**DIRECTION:** Copy every line of the records below word for word, without changing anything.

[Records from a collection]

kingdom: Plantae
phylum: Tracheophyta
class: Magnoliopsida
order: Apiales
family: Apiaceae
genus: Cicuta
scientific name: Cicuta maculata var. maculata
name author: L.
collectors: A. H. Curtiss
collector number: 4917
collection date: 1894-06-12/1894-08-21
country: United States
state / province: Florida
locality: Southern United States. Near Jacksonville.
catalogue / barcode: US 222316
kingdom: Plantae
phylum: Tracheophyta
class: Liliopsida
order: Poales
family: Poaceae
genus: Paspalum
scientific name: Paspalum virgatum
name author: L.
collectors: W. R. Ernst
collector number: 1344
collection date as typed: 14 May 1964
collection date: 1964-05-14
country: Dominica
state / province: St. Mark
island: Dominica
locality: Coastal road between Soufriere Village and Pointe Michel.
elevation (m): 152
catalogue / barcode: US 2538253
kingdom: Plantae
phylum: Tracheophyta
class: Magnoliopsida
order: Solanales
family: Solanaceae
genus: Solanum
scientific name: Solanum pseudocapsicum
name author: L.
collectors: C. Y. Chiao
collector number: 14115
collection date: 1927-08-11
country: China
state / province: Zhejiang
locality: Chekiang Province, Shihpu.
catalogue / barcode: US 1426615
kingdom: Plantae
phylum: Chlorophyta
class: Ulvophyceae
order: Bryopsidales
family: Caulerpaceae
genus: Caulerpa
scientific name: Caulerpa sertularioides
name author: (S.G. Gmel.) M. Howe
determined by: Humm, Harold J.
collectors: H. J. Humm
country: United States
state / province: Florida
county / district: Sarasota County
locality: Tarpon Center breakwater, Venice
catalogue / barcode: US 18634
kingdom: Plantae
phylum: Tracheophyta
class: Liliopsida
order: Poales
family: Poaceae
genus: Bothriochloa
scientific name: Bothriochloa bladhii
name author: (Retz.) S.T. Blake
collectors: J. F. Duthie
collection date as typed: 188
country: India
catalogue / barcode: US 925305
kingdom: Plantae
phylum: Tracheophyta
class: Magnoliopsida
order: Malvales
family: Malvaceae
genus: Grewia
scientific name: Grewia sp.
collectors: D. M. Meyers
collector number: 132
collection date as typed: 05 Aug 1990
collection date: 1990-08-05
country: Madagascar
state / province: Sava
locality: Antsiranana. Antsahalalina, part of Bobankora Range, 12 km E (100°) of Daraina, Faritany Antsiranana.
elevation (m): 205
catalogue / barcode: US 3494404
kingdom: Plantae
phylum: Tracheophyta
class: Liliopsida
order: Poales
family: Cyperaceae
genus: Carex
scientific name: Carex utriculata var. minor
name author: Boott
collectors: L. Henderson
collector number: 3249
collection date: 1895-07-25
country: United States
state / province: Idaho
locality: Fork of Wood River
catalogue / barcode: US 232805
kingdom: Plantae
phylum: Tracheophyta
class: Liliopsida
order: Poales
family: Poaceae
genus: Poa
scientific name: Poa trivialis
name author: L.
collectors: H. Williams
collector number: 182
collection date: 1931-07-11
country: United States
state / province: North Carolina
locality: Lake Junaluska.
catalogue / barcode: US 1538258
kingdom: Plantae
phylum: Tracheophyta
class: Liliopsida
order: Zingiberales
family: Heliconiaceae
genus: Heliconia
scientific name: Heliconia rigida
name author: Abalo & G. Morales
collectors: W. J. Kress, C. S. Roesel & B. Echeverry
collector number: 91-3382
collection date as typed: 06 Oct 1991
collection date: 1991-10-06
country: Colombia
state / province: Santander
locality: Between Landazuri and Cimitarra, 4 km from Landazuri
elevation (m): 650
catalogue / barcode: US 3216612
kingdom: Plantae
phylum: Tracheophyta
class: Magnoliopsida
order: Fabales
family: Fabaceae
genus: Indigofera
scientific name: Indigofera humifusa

**WRITTEN SOLUTION:**
kingdom: Plantae
phylum: Tracheophyta
class: Magnoliopsida
order: Apiales
family: Apiaceae
genus: Cicuta
scientific name: Cicuta maculata var. maculata
name author: L.
collectors: A. H. Curtiss
collector number: 4917
collection date: 1894-06-12/1894-08-21
country: United States
state / province: Florida
locality: Southern United States. Near Jacksonville.
catalogue / barcode: US 222316
kingdom: Plantae
phylum: Tracheophyta
class: Liliopsida
order: Poales
family: Poaceae
genus: Paspalum
scientific name: Paspalum virgatum
name author: L.
collectors: W. R. Ernst
collector number: 1344
collection date as typed: 14 May 1964
collection date: 1964-05-14
country: Dominica
state / province: St. Mark
island: Dominica
locality: Coastal road between Soufriere Village and Pointe Michel.
elevation (m): 152
catalogue / barcode: US 2538253
kingdom: Plantae
phylum: Tracheophyta
class: Magnoliopsida
order: Solanales
family: Solanaceae
genus: Solanum
scientific name: Solanum pseudocapsicum
name author: L.
collectors: C. Y. Chiao
collector number: 14115
collection date: 1927-08-11
country: China
state / province: Zhejiang
locality: Chekiang Province, Shihpu.
catalogue / barcode: US 1426615
kingdom: Plantae
phylum: Chlorophyta
class: Ulvophyceae
order: Bryopsidales
family: Caulerpaceae
genus: Caulerpa
scientific name: Caulerpa sertularioides
name author: (S.G. Gmel.) M. Howe
determined by: Humm, Harold J.
collectors: H. J. Humm
country: United States
state / province: Florida
county / district: Sarasota County
locality: Tarpon Center breakwater, Venice
catalogue / barcode: US 18634
kingdom: Plantae
phylum: Tracheophyta
class: Liliopsida
order: Poales
family: Poaceae
genus: Bothriochloa
scientific name: Bothriochloa bladhii
name author: (Retz.) S.T. Blake
collectors: J. F. Duthie
collection date as typed: 188
country: India
catalogue / barcode: US 925305
kingdom: Plantae
phylum: Tracheophyta
class: Magnoliopsida
order: Malvales
family: Malvaceae
genus: Grewia
scientific name: Grewia sp.
collectors: D. M. Meyers
collector number: 132
collection date as typed: 05 Aug 1990
collection date: 1990-08-05
country: Madagascar
state / province: Sava
locality: Antsiranana. Antsahalalina, part of Bobankora Range, 12 km E (100°) of Daraina, Faritany Antsiranana.
elevation (m): 205
catalogue / barcode: US 3494404
kingdom: Plantae
phylum: Tracheophyta
class: Liliopsida
order: Poales
family: Cyperaceae
genus: Carex
scientific name: Carex utriculata var. minor
name author: Boott
collectors: L. Henderson
collector number: 3249
collection date: 1895-07-25
country: United States
state / province: Idaho
locality: Fork of Wood River
catalogue / barcode: US 232805
kingdom: Plantae
phylum: Tracheophyta
class: Liliopsida
order: Poales
family: Poaceae
genus: Poa
scientific name: Poa trivialis
name author: L.
collectors: H. Williams
collector number: 182
collection date: 1931-07-11
country: United States
state / province: North Carolina
locality: Lake Junaluska.
catalogue / barcode: US 1538258
kingdom: Plantae
phylum: Tracheophyta
class: Liliopsida
order: Zingiberales
family: Heliconiaceae
genus: Heliconia
scientific name: Heliconia rigida
name author: Abalo & G. Morales
collectors: W. J. Kress, C. S. Roesel & B. Echeverry
collector number: 91-3382
collection date as typed: 06 Oct 1991
collection date: 1991-10-06
country: Colombia
state / province: Santander
locality: Between Landazuri and Cimitarra, 4 km from Landazuri
elevation (m): 650
catalogue / barcode: US 3216612
kingdom: Plantae
phylum: Tracheophyta
class: Magnoliopsida
order: Fabales
family: Fabaceae
genus: Indigofera
scientific name: Indigofera humifusa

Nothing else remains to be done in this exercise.